Stored dataset rows
========================================================================

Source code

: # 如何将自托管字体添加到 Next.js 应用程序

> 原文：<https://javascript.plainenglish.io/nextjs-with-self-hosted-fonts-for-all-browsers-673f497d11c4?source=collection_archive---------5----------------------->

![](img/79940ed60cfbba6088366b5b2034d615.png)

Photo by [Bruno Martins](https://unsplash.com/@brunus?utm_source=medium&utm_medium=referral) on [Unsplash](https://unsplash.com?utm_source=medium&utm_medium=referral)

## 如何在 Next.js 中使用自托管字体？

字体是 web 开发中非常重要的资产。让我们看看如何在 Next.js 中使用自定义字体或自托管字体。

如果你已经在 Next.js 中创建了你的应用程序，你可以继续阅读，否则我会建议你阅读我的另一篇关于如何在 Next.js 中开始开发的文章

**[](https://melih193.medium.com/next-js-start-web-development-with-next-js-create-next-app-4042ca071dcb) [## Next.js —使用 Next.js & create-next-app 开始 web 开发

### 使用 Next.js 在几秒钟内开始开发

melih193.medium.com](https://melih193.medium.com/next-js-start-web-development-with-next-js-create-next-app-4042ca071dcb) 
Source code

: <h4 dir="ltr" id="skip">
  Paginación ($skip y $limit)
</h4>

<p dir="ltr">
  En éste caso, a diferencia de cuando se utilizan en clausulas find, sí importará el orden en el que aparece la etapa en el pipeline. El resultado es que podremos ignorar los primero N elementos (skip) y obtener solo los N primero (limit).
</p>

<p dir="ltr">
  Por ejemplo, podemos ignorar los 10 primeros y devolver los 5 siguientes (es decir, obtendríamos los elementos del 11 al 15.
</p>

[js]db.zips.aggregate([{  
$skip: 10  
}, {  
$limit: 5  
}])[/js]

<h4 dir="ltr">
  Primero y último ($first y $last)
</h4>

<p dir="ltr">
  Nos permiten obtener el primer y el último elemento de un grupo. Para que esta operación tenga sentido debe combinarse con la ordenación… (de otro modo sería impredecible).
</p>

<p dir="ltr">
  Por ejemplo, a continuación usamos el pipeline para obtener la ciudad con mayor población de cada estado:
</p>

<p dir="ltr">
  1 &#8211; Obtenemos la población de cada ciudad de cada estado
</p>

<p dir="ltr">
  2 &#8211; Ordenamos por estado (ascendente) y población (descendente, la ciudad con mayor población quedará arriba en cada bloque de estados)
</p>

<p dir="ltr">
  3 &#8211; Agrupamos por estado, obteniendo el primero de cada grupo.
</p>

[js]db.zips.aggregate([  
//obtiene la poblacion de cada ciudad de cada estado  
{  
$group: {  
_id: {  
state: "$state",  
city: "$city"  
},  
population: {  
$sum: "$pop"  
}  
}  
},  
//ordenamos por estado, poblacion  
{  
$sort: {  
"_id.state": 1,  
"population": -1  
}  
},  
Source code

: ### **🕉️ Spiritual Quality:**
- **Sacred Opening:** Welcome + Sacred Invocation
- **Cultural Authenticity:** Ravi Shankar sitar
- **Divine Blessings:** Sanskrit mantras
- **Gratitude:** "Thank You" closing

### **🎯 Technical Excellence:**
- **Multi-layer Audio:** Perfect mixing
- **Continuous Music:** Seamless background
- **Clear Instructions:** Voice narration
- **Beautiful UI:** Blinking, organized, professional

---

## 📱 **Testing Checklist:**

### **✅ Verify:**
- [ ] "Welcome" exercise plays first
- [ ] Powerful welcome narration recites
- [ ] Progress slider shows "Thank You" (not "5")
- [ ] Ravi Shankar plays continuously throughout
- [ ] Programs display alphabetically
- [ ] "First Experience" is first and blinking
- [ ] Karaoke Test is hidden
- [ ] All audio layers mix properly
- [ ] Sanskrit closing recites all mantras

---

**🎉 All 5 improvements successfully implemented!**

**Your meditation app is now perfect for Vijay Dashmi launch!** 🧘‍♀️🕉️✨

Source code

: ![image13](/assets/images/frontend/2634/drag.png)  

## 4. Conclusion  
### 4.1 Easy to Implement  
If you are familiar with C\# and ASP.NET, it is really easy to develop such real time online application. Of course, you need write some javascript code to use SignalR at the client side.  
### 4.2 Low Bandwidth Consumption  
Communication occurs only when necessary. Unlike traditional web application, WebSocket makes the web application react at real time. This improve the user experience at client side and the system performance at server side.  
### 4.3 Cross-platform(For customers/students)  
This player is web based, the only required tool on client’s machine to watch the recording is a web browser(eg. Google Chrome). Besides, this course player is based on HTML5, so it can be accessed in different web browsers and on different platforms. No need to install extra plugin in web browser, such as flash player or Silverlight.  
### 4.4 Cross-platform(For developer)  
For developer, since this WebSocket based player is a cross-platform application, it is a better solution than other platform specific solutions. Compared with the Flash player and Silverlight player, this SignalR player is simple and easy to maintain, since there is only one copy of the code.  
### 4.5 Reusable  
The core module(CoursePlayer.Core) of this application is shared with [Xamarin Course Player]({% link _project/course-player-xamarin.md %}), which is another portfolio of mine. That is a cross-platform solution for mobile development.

========================================================================

▸ **YOUR TASK**
Copy every row above verbatim, keeping each line unchanged.

▸ **EXERCISE ANSWER**
Source code

: # 如何将自托管字体添加到 Next.js 应用程序

> 原文：<https://javascript.plainenglish.io/nextjs-with-self-hosted-fonts-for-all-browsers-673f497d11c4?source=collection_archive---------5----------------------->

![](img/79940ed60cfbba6088366b5b2034d615.png)

Photo by [Bruno Martins](https://unsplash.com/@brunus?utm_source=medium&utm_medium=referral) on [Unsplash](https://unsplash.com?utm_source=medium&utm_medium=referral)

## 如何在 Next.js 中使用自托管字体？

字体是 web 开发中非常重要的资产。让我们看看如何在 Next.js 中使用自定义字体或自托管字体。

如果你已经在 Next.js 中创建了你的应用程序，你可以继续阅读，否则我会建议你阅读我的另一篇关于如何在 Next.js 中开始开发的文章

**[](https://melih193.medium.com/next-js-start-web-development-with-next-js-create-next-app-4042ca071dcb) [## Next.js —使用 Next.js & create-next-app 开始 web 开发

### 使用 Next.js 在几秒钟内开始开发

melih193.medium.com](https://melih193.medium.com/next-js-start-web-development-with-next-js-create-next-app-4042ca071dcb) 
Source code

: <h4 dir="ltr" id="skip">
  Paginación ($skip y $limit)
</h4>

<p dir="ltr">
  En éste caso, a diferencia de cuando se utilizan en clausulas find, sí importará el orden en el que aparece la etapa en el pipeline. El resultado es que podremos ignorar los primero N elementos (skip) y obtener solo los N primero (limit).
</p>

<p dir="ltr">
  Por ejemplo, podemos ignorar los 10 primeros y devolver los 5 siguientes (es decir, obtendríamos los elementos del 11 al 15.
</p>

[js]db.zips.aggregate([{  
$skip: 10  
}, {  
$limit: 5  
}])[/js]

<h4 dir="ltr">
  Primero y último ($first y $last)
</h4>

<p dir="ltr">
  Nos permiten obtener el primer y el último elemento de un grupo. Para que esta operación tenga sentido debe combinarse con la ordenación… (de otro modo sería impredecible).
</p>

<p dir="ltr">
  Por ejemplo, a continuación usamos el pipeline para obtener la ciudad con mayor población de cada estado:
</p>

<p dir="ltr">
  1 &#8211; Obtenemos la población de cada ciudad de cada estado
</p>

<p dir="ltr">
  2 &#8211; Ordenamos por estado (ascendente) y población (descendente, la ciudad con mayor población quedará arriba en cada bloque de estados)
</p>

<p dir="ltr">
  3 &#8211; Agrupamos por estado, obteniendo el primero de cada grupo.
</p>

[js]db.zips.aggregate([  
//obtiene la poblacion de cada ciudad de cada estado  
{  
$group: {  
_id: {  
state: "$state",  
city: "$city"  
},  
population: {  
$sum: "$pop"  
}  
}  
},  
//ordenamos por estado, poblacion  
{  
$sort: {  
"_id.state": 1,  
"population": -1  
}  
},  
Source code

: ### **🕉️ Spiritual Quality:**
- **Sacred Opening:** Welcome + Sacred Invocation
- **Cultural Authenticity:** Ravi Shankar sitar
- **Divine Blessings:** Sanskrit mantras
- **Gratitude:** "Thank You" closing

### **🎯 Technical Excellence:**
- **Multi-layer Audio:** Perfect mixing
- **Continuous Music:** Seamless background
- **Clear Instructions:** Voice narration
- **Beautiful UI:** Blinking, organized, professional

---

## 📱 **Testing Checklist:**

### **✅ Verify:**
- [ ] "Welcome" exercise plays first
- [ ] Powerful welcome narration recites
- [ ] Progress slider shows "Thank You" (not "5")
- [ ] Ravi Shankar plays continuously throughout
- [ ] Programs display alphabetically
- [ ] "First Experience" is first and blinking
- [ ] Karaoke Test is hidden
- [ ] All audio layers mix properly
- [ ] Sanskrit closing recites all mantras

---

**🎉 All 5 improvements successfully implemented!**

**Your meditation app is now perfect for Vijay Dashmi launch!** 🧘‍♀️🕉️✨

Source code

: ![image13](/assets/images/frontend/2634/drag.png)  

## 4. Conclusion  
### 4.1 Easy to Implement  
If you are familiar with C\# and ASP.NET, it is really easy to develop such real time online application. Of course, you need write some javascript code to use SignalR at the client side.  
### 4.2 Low Bandwidth Consumption  
Communication occurs only when necessary. Unlike traditional web application, WebSocket makes the web application react at real time. This improve the user experience at client side and the system performance at server side.  
### 4.3 Cross-platform(For customers/students)  
This player is web based, the only required tool on client’s machine to watch the recording is a web browser(eg. Google Chrome). Besides, this course player is based on HTML5, so it can be accessed in different web browsers and on different platforms. No need to install extra plugin in web browser, such as flash player or Silverlight.  
### 4.4 Cross-platform(For developer)  
For developer, since this WebSocket based player is a cross-platform application, it is a better solution than other platform specific solutions. Compared with the Flash player and Silverlight player, this SignalR player is simple and easy to maintain, since there is only one copy of the code.  
### 4.5 Reusable  
The core module(CoursePlayer.Core) of this application is shared with [Xamarin Course Player]({% link _project/course-player-xamarin.md %}), which is another portfolio of mine. That is a cross-platform solution for mobile development.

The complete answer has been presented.